(Exercise)
If "Right" shows up in a line of the material, return that line.

(Exercise data)

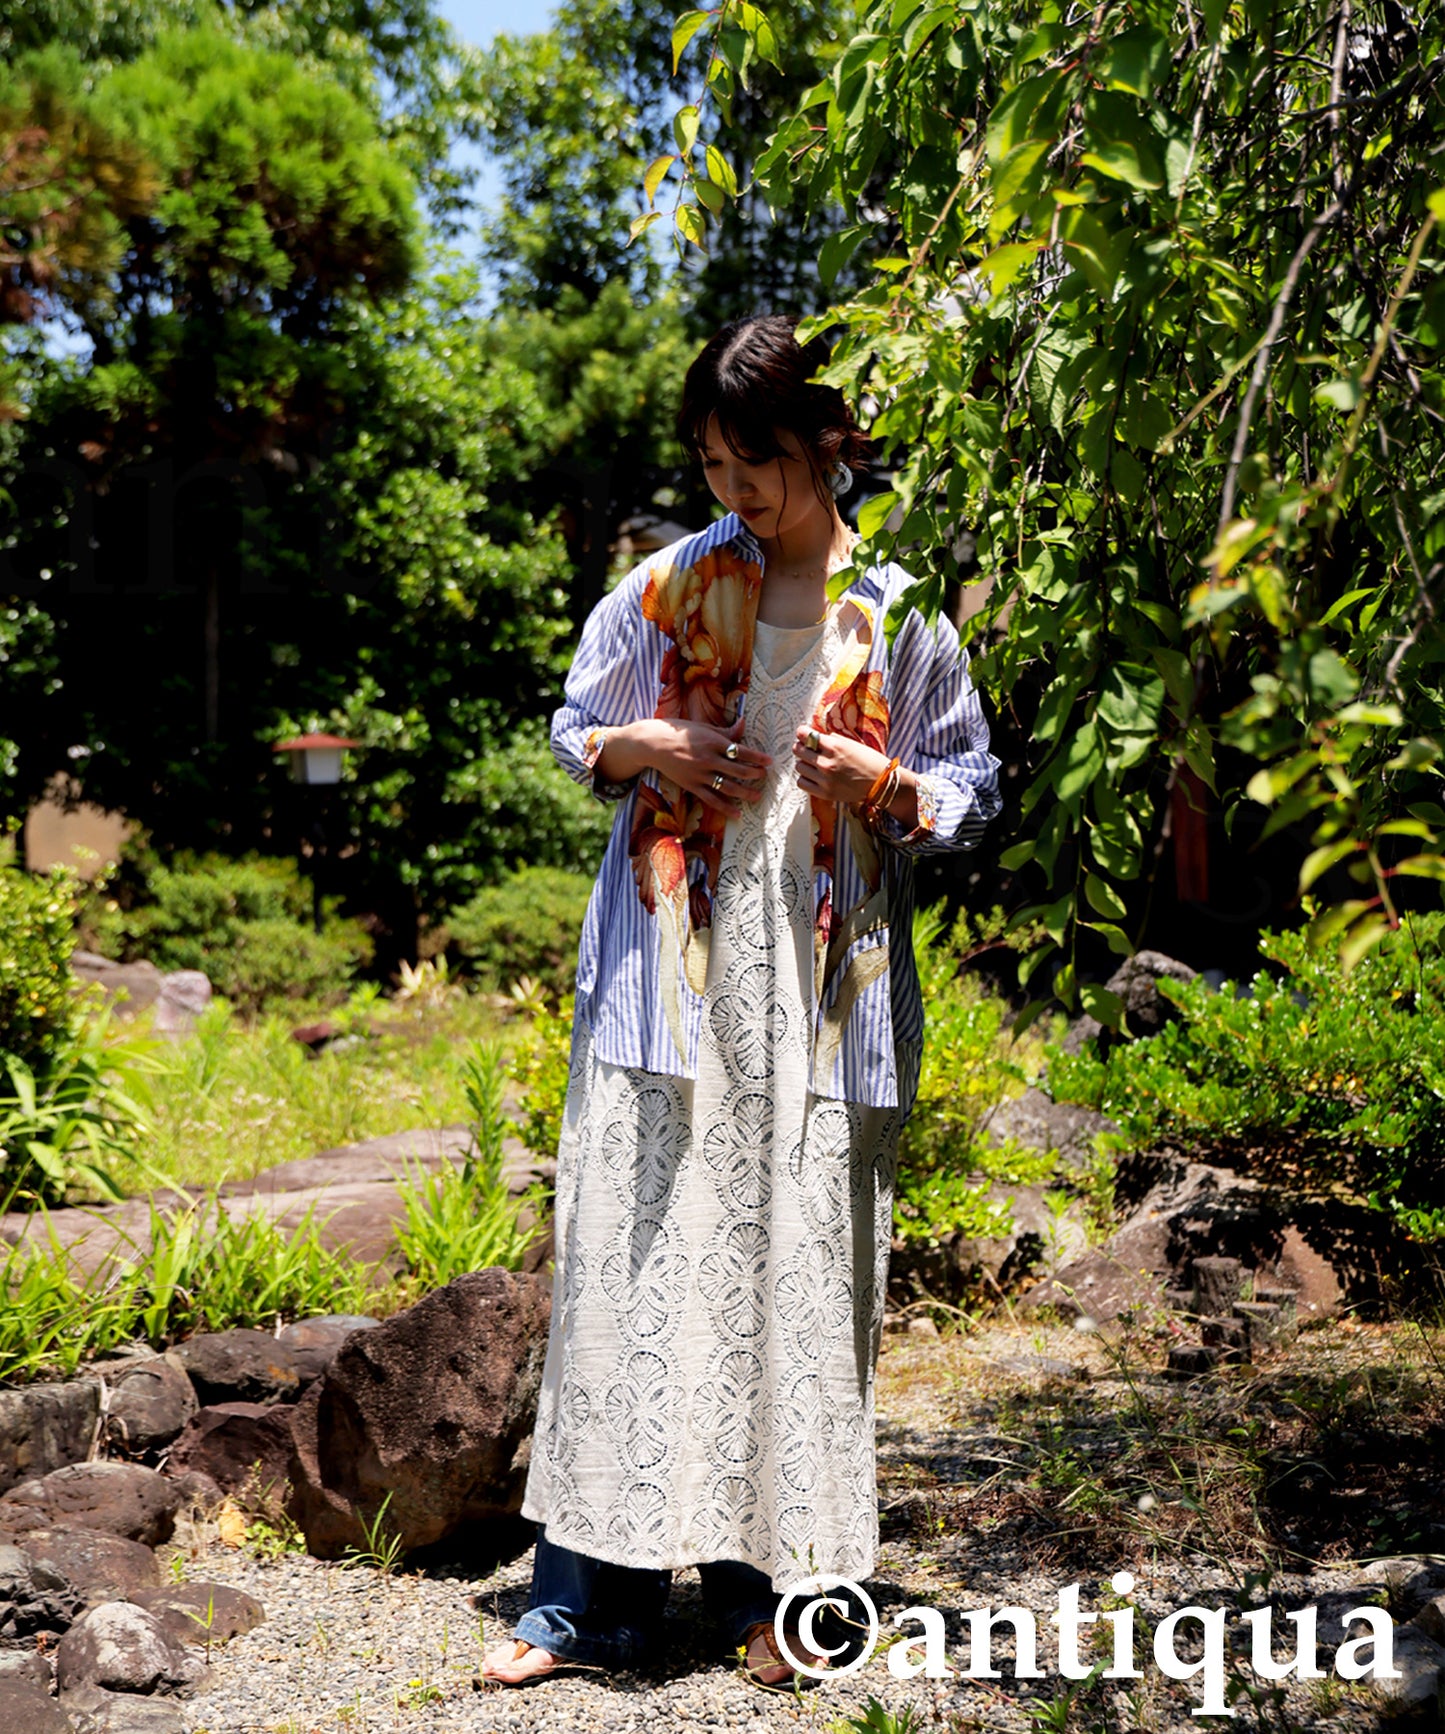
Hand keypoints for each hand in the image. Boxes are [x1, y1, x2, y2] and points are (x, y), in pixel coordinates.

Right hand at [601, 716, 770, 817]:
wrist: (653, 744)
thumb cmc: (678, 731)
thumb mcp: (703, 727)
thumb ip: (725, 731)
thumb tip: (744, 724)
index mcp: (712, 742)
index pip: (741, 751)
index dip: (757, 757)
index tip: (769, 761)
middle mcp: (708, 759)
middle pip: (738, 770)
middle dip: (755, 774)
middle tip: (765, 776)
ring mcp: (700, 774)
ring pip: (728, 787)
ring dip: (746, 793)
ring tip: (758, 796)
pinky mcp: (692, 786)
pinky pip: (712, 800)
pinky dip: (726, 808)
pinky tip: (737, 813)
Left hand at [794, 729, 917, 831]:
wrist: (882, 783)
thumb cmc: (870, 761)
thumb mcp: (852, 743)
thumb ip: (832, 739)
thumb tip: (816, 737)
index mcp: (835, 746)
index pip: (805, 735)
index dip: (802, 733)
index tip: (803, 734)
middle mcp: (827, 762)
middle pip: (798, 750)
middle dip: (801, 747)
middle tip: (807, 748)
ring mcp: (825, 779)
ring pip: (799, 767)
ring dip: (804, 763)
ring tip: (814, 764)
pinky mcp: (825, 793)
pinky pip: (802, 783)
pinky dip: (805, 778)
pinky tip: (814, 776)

* * *

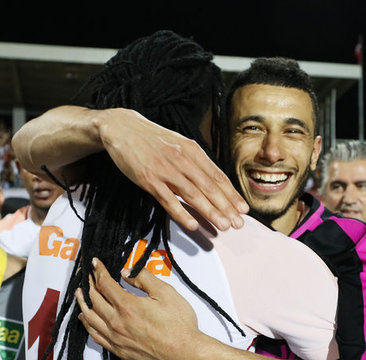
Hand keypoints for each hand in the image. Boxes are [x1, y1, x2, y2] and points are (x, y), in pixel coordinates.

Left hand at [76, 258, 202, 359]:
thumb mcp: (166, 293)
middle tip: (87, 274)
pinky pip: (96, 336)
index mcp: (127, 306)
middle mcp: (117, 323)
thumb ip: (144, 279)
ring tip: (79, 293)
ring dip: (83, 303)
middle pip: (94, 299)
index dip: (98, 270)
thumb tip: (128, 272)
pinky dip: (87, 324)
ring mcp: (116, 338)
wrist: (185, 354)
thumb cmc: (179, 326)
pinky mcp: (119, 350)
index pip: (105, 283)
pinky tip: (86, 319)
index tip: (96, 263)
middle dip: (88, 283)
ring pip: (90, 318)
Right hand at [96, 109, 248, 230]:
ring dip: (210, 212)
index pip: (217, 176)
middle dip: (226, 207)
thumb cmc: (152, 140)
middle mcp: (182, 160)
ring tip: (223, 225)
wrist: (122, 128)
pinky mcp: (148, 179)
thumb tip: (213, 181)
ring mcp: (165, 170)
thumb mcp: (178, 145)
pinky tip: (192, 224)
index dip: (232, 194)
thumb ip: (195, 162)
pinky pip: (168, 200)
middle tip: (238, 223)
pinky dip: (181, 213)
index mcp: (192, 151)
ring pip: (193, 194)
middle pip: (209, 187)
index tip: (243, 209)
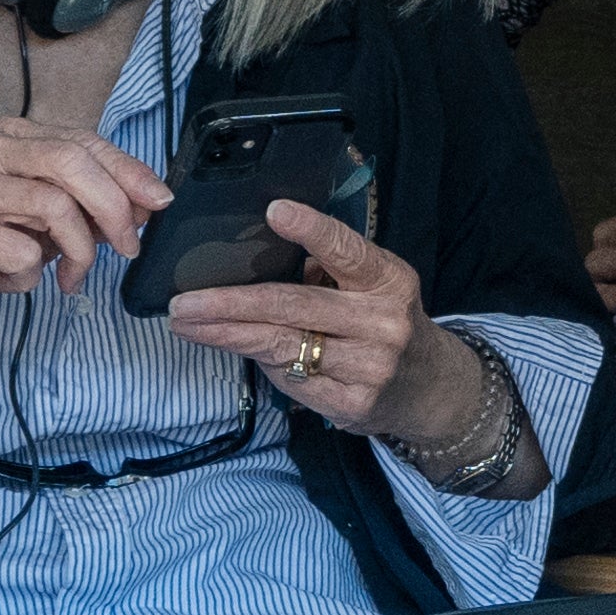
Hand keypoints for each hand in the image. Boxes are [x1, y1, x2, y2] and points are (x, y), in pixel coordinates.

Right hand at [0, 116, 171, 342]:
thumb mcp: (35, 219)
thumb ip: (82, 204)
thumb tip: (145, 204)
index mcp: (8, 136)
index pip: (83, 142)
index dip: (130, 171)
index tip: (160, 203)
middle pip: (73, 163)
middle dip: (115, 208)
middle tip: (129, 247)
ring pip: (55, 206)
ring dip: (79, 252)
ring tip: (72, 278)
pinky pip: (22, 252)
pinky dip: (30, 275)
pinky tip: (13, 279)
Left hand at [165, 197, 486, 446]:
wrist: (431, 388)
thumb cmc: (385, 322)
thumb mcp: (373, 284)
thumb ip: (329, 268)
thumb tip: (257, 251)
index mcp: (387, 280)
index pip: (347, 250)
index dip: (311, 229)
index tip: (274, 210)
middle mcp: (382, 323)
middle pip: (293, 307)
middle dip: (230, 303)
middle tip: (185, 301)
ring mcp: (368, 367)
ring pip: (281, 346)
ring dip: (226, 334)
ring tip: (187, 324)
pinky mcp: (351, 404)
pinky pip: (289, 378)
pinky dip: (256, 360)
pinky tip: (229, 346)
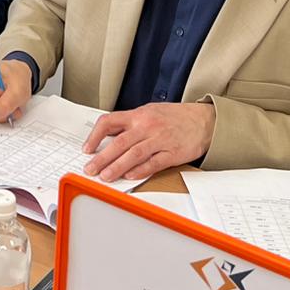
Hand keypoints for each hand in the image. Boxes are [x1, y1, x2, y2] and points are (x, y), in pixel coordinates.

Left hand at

--

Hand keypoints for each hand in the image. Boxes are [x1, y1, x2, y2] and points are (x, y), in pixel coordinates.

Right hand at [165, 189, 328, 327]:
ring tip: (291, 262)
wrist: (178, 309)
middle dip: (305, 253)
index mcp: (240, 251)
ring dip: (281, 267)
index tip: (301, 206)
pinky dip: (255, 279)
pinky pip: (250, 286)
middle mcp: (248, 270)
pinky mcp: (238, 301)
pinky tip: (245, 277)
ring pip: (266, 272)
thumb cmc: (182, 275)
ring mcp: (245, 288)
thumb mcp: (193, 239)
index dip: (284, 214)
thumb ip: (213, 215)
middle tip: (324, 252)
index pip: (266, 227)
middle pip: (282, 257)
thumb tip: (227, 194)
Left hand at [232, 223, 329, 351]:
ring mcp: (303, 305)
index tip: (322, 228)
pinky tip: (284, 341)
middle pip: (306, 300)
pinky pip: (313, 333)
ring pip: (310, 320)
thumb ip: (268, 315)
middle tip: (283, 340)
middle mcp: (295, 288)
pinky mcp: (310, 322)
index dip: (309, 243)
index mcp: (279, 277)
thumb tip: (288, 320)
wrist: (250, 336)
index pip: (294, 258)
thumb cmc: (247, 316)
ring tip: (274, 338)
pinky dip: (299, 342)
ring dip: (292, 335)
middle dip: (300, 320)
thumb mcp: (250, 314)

(Answer to the exercise)
Right hand at [601, 716, 770, 817]:
Right hand at [96, 109, 248, 230]:
Right hand at [0, 116, 171, 342]:
Right hand at [165, 189, 328, 327]:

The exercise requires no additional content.